White v. Perry

Annotate this Case

171 S.E.2d 56 (1969)

7 N.C. App. 36

Clarence Sawyer WHITE v. Rayford Wilson PERRY.

No. 696SC418.

Court of Appeals of North Carolina.

December 17, 1969.

*57 Leroy, Wells, Shaw & Hornthal, by L. P. Hornthal, Jr., Elizabeth City, for defendant appellee.

Jones, Jones & Jones, Ahoskie, by A. B. Harrington, Jr., and Joseph J. Flythe, Ahoskie, for plaintiff appellant.

HEDRICK, Judge.

The exception to the signing and entry of the judgment presents for review the face of the record proper which includes whether the facts found or admitted support the judgment. Carolina Beach Fishing Pier, Inc. v. Town of Carolina Beach, 274 N.C. 362, 163 S.E.2d 363 (1968).

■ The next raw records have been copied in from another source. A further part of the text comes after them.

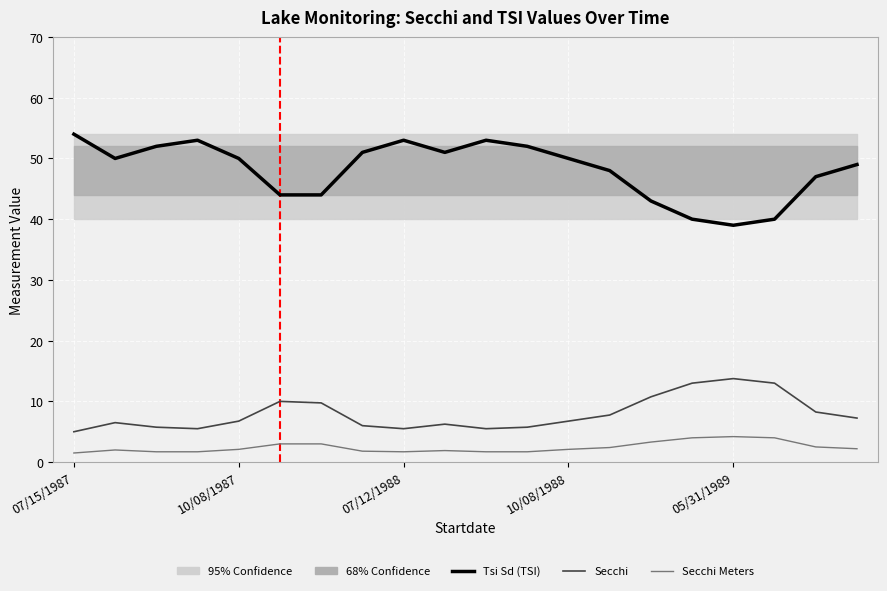

What is the value of the Secchi Meters point at the 11th from the left?

1.7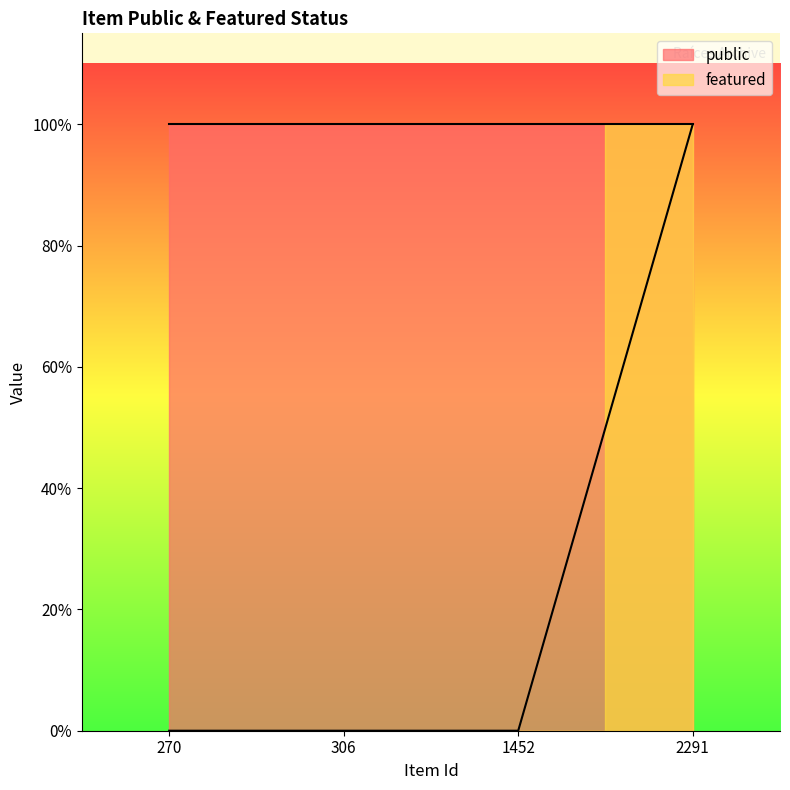

What is the difference between the maximum and minimum values?

1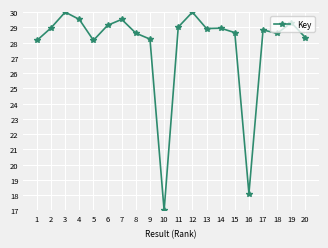

Approximately how many times larger is the value at 11 compared to 18?

1.0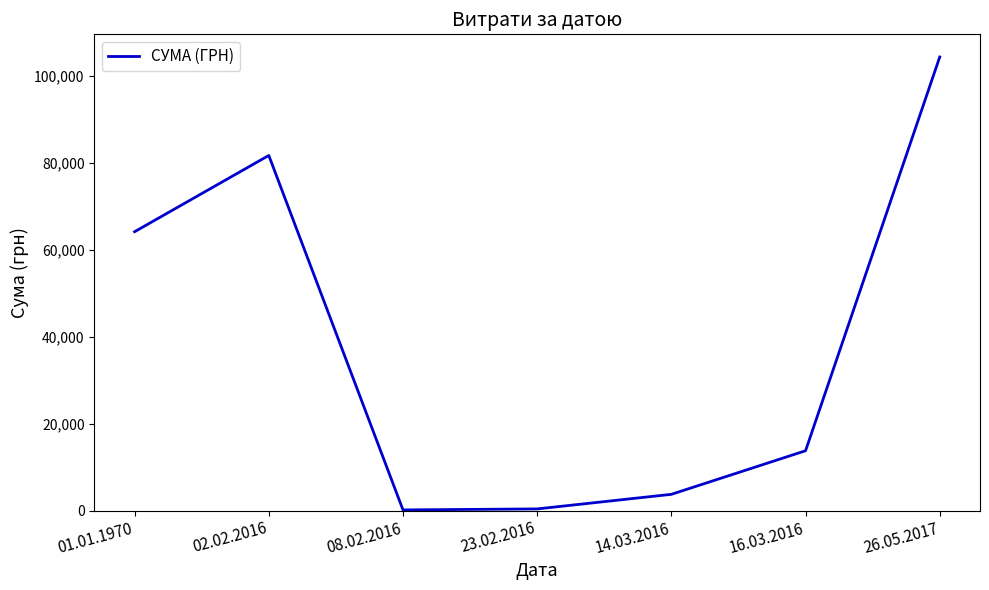

What is the difference between the values at 01.01.1970 and 14.03.2016?

60451.0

Appellant in his brief states "Plaintiff does not question the proposition that pleading a release through a further *58 reply can constitute a ratification of a settlement and bar a plaintiffs cause of action." We hold that the pleading of the release by the plaintiff in the "further reply" constituted a ratification by the plaintiff of the settlement made by his insurance carrier with the defendant. Keith v. Glenn, 262 N.C. 284, 136 S.E.2d 665 (1964).

This leaves us with the proposition of whether the withdrawal by the plaintiff of the "further reply" constituted a revocation of the ratification. The answer is no. In Norwood v. Lassiter, 132 N.C. 52, 43 S.E. 509, it is said: "When a party has the right to ratify or reject, he is put thereby to his election, and he must decide, once and for all, what he will do; and when his election is once made it immediately becomes irrevocable. This is an elementary principle. Austin v. Stewart, 126 N.C. 525, 36 S.E. 37." See also Breckenridge, "Ratification in North Carolina", 18 N.C.L.Rev. 308. Although the "further reply" had been withdrawn as a pleading, it was proper for Judge Bundy to consider it in making his findings of fact and conclusions of law. Davis v. Morgan, 228 N.C. 78, 44 S.E.2d 593 (1947).

Appellant relies on Bongardt v. Frink, 265 N.C. 130, 143 S.E.2d 286 (1965), which is readily distinguishable. In that case, after the court permitted the plaintiff to withdraw the reply pleading the release, the defendant did not amend its answer to allege the filing of the reply as a plea in bar.

Appellant contends that the judgment entered by Bundy, J., overruled the order of Hubbard, J., dated 25 November 1968. We do not agree.

The "further reply" was withdrawn when Judge Hubbard overruled defendant's original demurrer, therefore, there was not, and could not have been, any final ruling upon the merits of the demurrer. Obviously, Judge Hubbard's order contemplated the filing by the defendant of an amended answer setting up the ratification of the release by the plaintiff as a plea in bar to the plaintiff's cause of action.

The sustaining or overruling by a superior court judge of a demurrer with leave to amend the pleading does not preclude another superior court judge from thereafter ruling on a demurrer to the amended pleadings. 2 Strong, N.C. Index 2d, Courts, Sec. 9, p. 447; Simpson v. Plyler, 258 N.C. 390, 128 S.E.2d 843 (1963).

The findings of fact support the judgment entered.

Affirmed.

MALLARD, C. J., and MORRIS, J., concur.